The current study has demonstrated that in patients with cancer recurrence, TNM stage was the most important prognostic factor affecting survival, similar to the findings of the study by Shiraishi et al. [3]. It is understandable that the tumor is more aggressive in advanced gastric cancer, leading to early cancer death after recurrence. Sakar et al. [8] reported that lymph node metastasis is the most important risk factor of death within 2 years after recurrence. Although our results also show that lymph node metastasis is one of the risk factors of early cancer death after recurrence by univariate analysis, multivariate analysis demonstrated that TNM stage more than lymph node metastasis plays the most important role in early cancer death after recurrence.

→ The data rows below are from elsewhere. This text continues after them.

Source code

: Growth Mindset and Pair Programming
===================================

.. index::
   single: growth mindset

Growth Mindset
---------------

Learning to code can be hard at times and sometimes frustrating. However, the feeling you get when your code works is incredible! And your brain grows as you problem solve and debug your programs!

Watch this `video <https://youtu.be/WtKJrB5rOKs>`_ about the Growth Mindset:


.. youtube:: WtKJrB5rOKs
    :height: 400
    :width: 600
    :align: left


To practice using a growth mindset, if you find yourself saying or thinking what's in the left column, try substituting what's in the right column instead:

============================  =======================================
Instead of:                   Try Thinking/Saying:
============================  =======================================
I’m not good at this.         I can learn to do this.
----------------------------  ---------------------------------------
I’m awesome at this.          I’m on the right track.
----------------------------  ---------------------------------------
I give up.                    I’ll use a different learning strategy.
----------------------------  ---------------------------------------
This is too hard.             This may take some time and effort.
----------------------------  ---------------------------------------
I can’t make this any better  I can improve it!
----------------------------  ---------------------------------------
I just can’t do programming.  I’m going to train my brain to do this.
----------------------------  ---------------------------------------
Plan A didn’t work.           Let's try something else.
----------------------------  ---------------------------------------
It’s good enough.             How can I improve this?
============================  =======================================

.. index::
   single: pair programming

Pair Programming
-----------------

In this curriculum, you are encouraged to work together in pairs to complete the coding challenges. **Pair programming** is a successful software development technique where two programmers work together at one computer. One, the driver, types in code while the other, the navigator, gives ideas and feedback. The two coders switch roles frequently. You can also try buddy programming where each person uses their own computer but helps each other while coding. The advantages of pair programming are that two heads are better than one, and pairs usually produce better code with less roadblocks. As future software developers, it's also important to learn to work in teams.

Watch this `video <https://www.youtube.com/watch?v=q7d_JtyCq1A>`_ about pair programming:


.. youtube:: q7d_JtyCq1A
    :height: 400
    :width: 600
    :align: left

Eom et al. [6] reported that hematogenous metastasis was more common in early recurrence, which was similar to our observations. Our data showed that patients with early recurrence had more distant metastasis than those with late recurrence, including peritoneal dissemination and hematogenous metastasis. Our results further point out that patients should be carefully monitored for distant metastasis, especially in the first 2 years after surgery. Because gastric cancer has various patterns of recurrence, close follow-up is important for early detection of recurrence and subsequent tailored treatment should be provided as soon as possible.

When accompanied by distant metastasis, late recurrence was associated with longer survival after recurrence than was early recurrence in our study, especially for those with peritoneal dissemination or distant lymphatic recurrence, but not hematogenous metastasis. We should explain this result, because patients with distant metastasis usually had poor survival. In our study, most patients (70/75, 93.3%) with distant lymphatic recurrence within 2 years after surgery had recurrence at more than one site, significantly more than those (7/20, 35%) with distant lymphatic recurrence more than 2 years after surgery (P < 0.001). This might be the reason why patients with late distant lymphatic recurrence had significantly longer survival than did those with early distant lymphatic recurrence. Moreover, for patients with peritoneal recurrence, the prognosis is usually rather negative. Our results showed that patients with early peritoneal recurrence (<2 years) had a larger tumor, more lymphovascular invasion, and more advanced TNM stage than those with late peritoneal recurrence (≥2 years). As a result, patients with early peritoneal recurrence are more likely to have a more aggressive tumor than those with late peritoneal recurrence, thus leading to worse survival.

In the current study, 16 patients had long-term survival of >5 years after recurrence. Among them, all three patients with recurrence at the gastric stump were diagnosed and underwent repeat surgery within 3 years after the first surgery. We suggest that close follow-up with panendoscopy is important, especially in the first 3 years. Early detection of gastric stump cancer could increase the possibility of curative total gastrectomy and, thus, prolong survival. In the current study, despite poor survival after recurrence of cancer and unfavorable response to the chemotherapy in some patients, others did have partial or even complete response after chemotherapy and had long-term survival.

There is still room for improvement in chemotherapy for gastric cancer. S-1 therapy has been included as adjuvant therapy of gastric cancer in the 2010 NCCN guidelines on the basis of its survival benefit and decreased incidence of peritoneal dissemination and distant lymphatic metastasis [7]. Peritoneal recurrence is known to be associated with poor survival. In our study group, only one patient survived 5 years after peritoneal seeding. We hope that in the future, adjuvant chemotherapy, such as S-1, will benefit more patients, not only by increasing survival but also by helping to maintain an acceptable quality of life.

In conclusion, close postoperative systemic follow-up is important for patients with gastric cancer, especially in the first 3 years, and for those with deep cancer invasion and lymph node metastasis.